+++ Given information +++

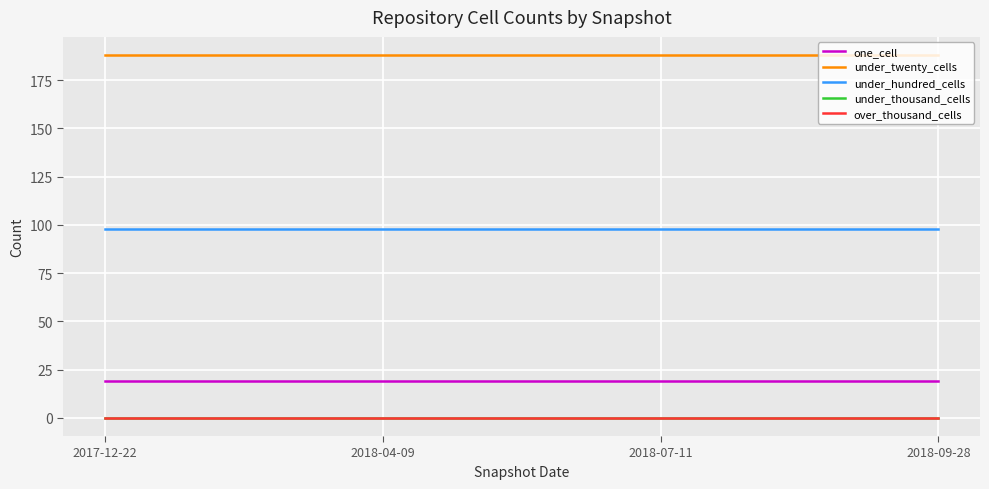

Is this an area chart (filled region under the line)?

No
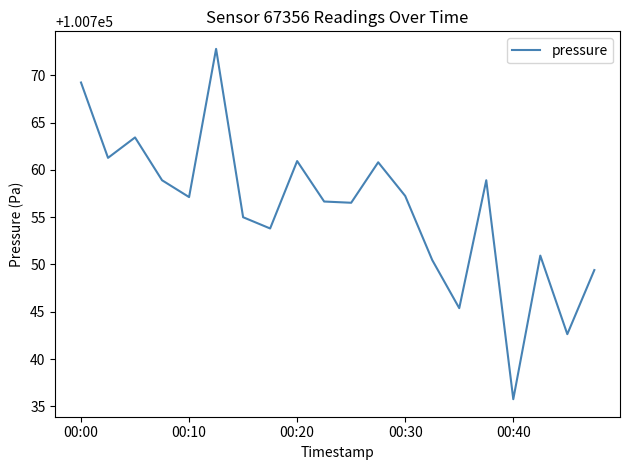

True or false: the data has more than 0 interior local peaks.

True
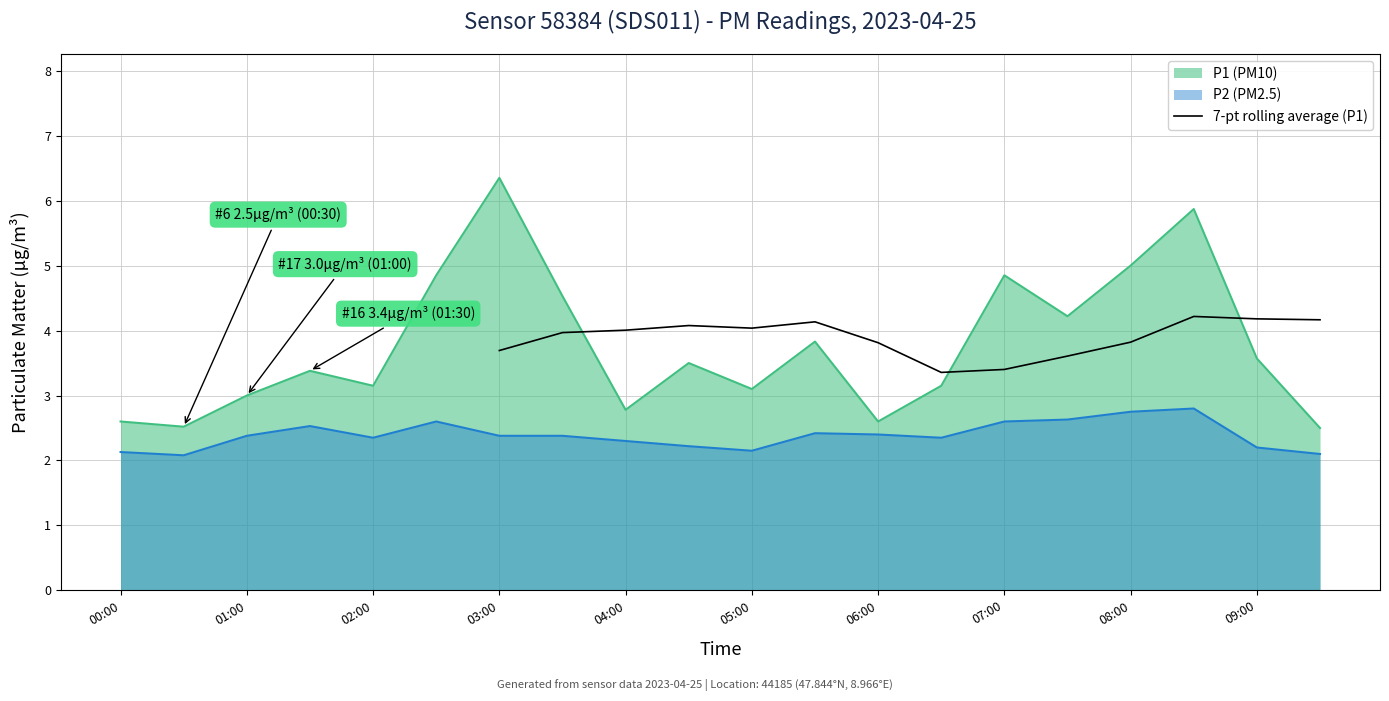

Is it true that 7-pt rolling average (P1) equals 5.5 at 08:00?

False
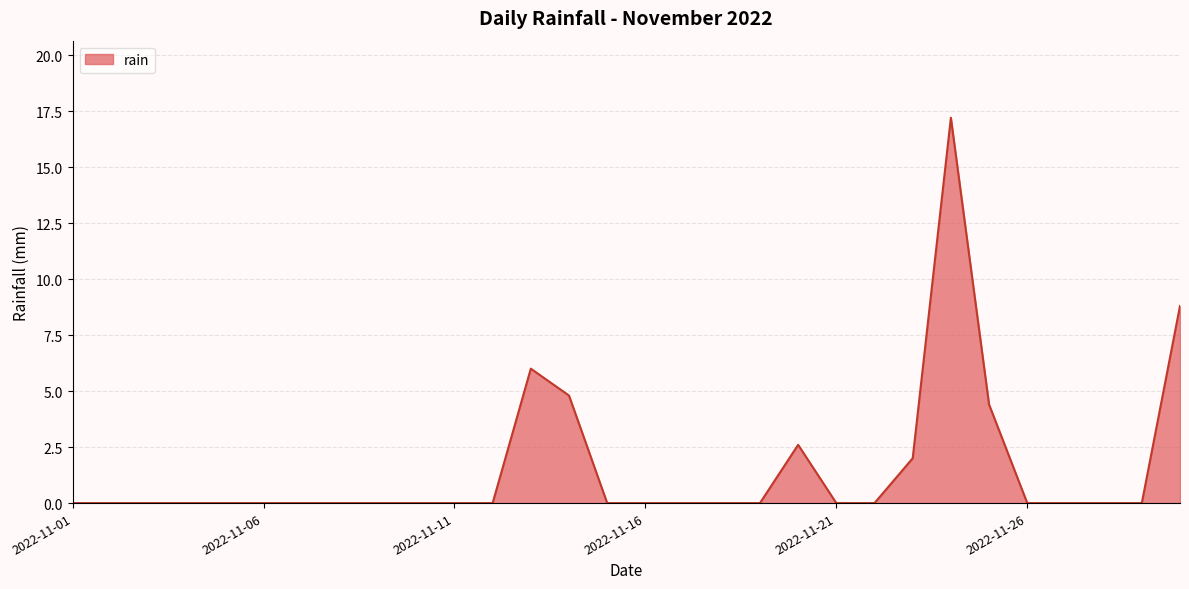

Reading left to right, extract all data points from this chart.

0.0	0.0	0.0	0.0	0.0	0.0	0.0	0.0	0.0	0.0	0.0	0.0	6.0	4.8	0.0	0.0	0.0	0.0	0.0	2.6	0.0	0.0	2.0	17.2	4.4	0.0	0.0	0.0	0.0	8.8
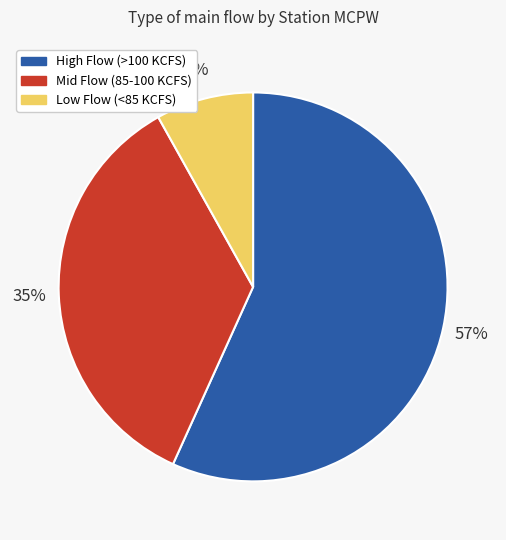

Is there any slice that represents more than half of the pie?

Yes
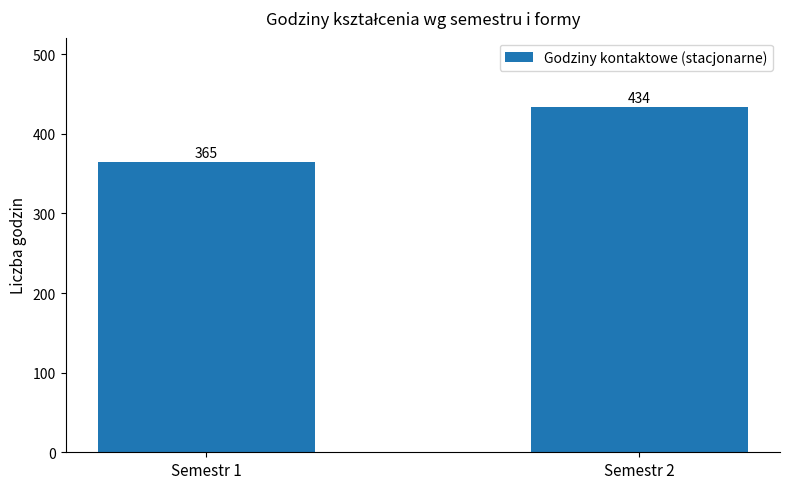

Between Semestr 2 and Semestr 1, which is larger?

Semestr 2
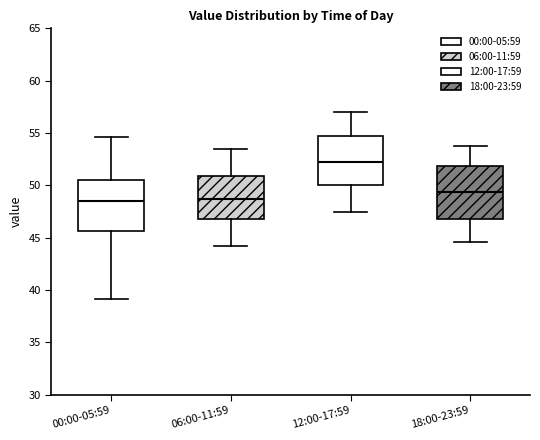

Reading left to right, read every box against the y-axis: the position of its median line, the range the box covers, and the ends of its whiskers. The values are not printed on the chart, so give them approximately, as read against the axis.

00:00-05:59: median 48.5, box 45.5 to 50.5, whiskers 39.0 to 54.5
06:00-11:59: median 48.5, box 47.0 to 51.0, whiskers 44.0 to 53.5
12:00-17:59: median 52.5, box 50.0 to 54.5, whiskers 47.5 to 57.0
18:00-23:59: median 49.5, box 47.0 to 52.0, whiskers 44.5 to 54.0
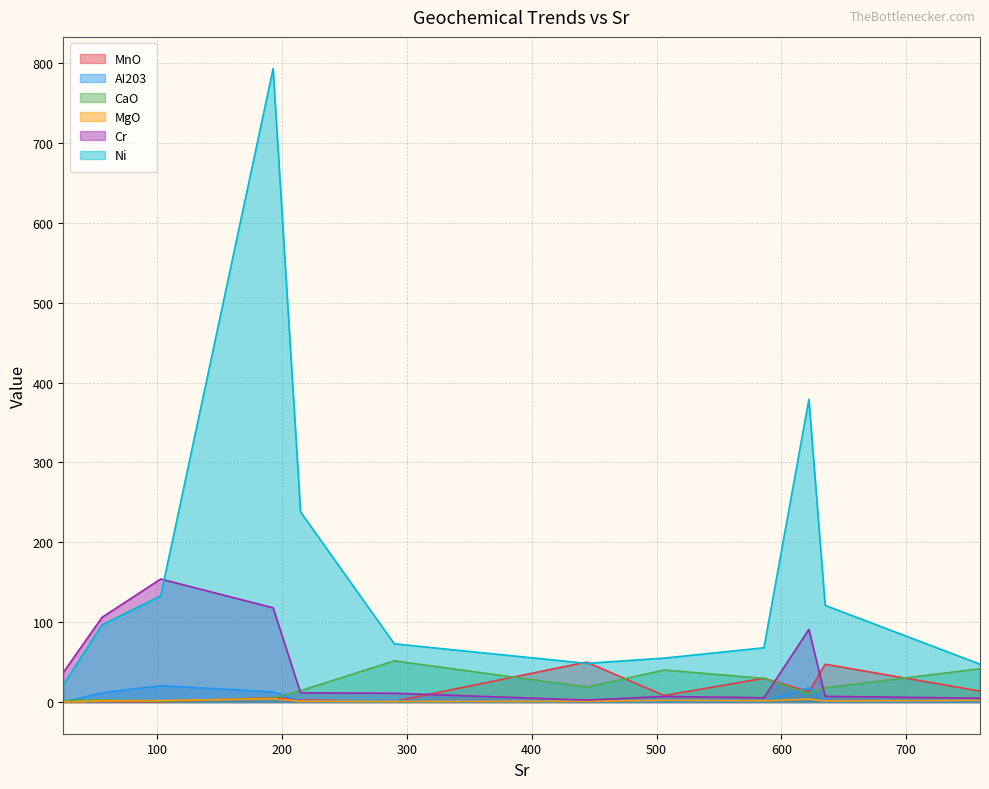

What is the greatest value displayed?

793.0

+++

Exercise description: Reproduce every line of the data above word for word, omitting the pictures.

Answer to the problem:
Is this an area chart (filled region under the line)?

No

True or false: the data has more than 0 interior local peaks.

True

Is it true that 7-pt rolling average (P1) equals 5.5 at 08:00?

False

Reading left to right, extract all data points from this chart.

0.0	0.0	0.0	0.0	0.0	0.0	0.0	0.0	0.0	0.0	0.0	0.0	6.0	4.8	0.0	0.0	0.0	0.0	0.0	2.6	0.0	0.0	2.0	17.2	4.4	0.0	0.0	0.0	0.0	8.8

Is there any slice that represents more than half of the pie?

Yes

Between Semestr 2 and Semestr 1, which is larger?

Semestr 2

Reading left to right, read every box against the y-axis: the position of its median line, the range the box covers, and the ends of its whiskers. The values are not printed on the chart, so give them approximately, as read against the axis.

00:00-05:59: median 48.5, box 45.5 to 50.5, whiskers 39.0 to 54.5
06:00-11:59: median 48.5, box 47.0 to 51.0, whiskers 44.0 to 53.5
12:00-17:59: median 52.5, box 50.0 to 54.5, whiskers 47.5 to 57.0
18:00-23:59: median 49.5, box 47.0 to 52.0, whiskers 44.5 to 54.0

What is the greatest value displayed?

793.0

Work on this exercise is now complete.